At the last word, before anyone was aware of his intentions, this son of Erin, whose blood was now up, sprang down the cliffs towards the bears, flourishing his stick, and shouting wildly as he went.  The bears instantly paused in their game, but showed no disposition to retreat.

“Come back, you madman!” shouted the captain; but the captain shouted in vain.

“Stop! halt! come back!” chorused the crew.

But O’Riley was deaf; he had advanced to within a few yards of the bears, and was rushing forward to make a vigorous attack on the little one.

“He’ll be killed!” exclaimed Fred in dismay.

“Follow me, men,” shouted the captain, as he leaped the ridge; “make all the noise you can.”

In a moment the surrounding cliffs were reverberating with the loud halloos and frantic yells of the men, as they burst suddenly over the ridge, and poured down upon the bears like a torrent of maniacs!

Bold though they were they couldn’t stand this.  They turned tail and fled, followed by the disappointed howls of O’Riley, and also by his cudgel, which he hurled violently after them as he pulled up.

Having thus triumphantly put the enemy to flight the party continued their ascent of the hill and soon gained the summit.

“There it is!” shouted Fred, who, in company with Mivins, first crossed the ridge and tossed his arms in the air.

The men cheered loudly as they hurried up, and one by one emerged into a red glow of sunshine.  It could not be termed warm, for it had no power in that frosty atmosphere, and only a small portion of the sun’s disc was visible.  But his light was on every crag and peak around; and as the men sat down in groups, and, as it were, bathed in the sunshine, winking at the bright gleam of light with half-closed eyes, they declared that it felt warm, and wouldn’t hear anything to the contrary, although Saunders, true to his nature, endeavoured to prove to them that the infinitely small degree of heat imparted by such feeble rays could not by any possibility be felt except in imagination.  But Saunders was outvoted.  Indeed, under the circumstances, he had not a chance of proving his point; for the more warm the dispute became the greater was the amount of animal heat that was created, to be placed, falsely, to the credit of the sun.

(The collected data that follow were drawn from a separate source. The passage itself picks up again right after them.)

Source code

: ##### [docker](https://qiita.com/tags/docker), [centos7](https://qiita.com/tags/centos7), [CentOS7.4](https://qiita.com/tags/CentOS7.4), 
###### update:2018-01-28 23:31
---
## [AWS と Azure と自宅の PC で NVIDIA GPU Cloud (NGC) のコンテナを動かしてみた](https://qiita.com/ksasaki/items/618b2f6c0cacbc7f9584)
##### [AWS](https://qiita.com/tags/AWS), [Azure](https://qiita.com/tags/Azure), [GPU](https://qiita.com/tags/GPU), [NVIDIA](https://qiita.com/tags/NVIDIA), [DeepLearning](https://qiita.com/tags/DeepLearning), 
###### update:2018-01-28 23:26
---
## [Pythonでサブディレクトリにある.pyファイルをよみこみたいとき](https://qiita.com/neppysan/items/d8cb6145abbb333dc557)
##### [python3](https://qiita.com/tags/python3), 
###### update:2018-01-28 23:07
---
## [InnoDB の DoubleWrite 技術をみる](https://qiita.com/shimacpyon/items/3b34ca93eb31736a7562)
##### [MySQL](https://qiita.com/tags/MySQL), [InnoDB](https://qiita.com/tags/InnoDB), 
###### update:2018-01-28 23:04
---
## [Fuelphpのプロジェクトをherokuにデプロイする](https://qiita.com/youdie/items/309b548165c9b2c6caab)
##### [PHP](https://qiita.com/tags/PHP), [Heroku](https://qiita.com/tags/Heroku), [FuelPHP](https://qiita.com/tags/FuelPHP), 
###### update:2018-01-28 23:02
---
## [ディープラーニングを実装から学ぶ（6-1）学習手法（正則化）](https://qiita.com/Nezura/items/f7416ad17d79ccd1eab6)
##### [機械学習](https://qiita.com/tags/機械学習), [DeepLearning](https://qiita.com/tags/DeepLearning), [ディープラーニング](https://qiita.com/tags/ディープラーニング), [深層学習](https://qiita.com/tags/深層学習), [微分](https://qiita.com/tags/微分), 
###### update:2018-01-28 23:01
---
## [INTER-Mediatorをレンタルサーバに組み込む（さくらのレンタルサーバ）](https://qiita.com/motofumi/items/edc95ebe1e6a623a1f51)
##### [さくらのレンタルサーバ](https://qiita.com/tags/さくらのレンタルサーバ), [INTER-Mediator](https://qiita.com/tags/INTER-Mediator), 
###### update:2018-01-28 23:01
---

Patience, however, is a virtue which is sure to meet with a reward.  The point which Saunders failed to prove by argument was pretty well proved to everyone (though not admitted) by the agency of John Frost.  That remarkably bitter individual nestled round the men as they sat sunning themselves, and soon compelled them to leap up and apply to other sources for heat.  They danced about vigorously, and again took to leap-frog.  Then they tried their powers at the old familiar games of home.  Hop-step-and-jump raised the animal thermometer considerably; and the standing leap, running leap, and high leap sent it up many degrees.  But a general race brought them almost to a summer temperature, and at the same time, most unexpectedly, secured to them a hare.  This little creature, of which very few had yet been procured, darted in an evil hour out from behind a rock right in front of the men, who having begun the race for sport now continued it energetically for profit.  A dozen sticks were hurled at the luckless hare, and one of these felled it to the ground.

After this they returned home in triumph, keeping up all the way an animated dispute as to the amount of heat shed upon them by the sun, and upon that knotty question: 

“Who killed the hare?”

Neither point was settled when they reached the Dolphin, and, we may add, for the sake of the curious reader, neither point is settled yet.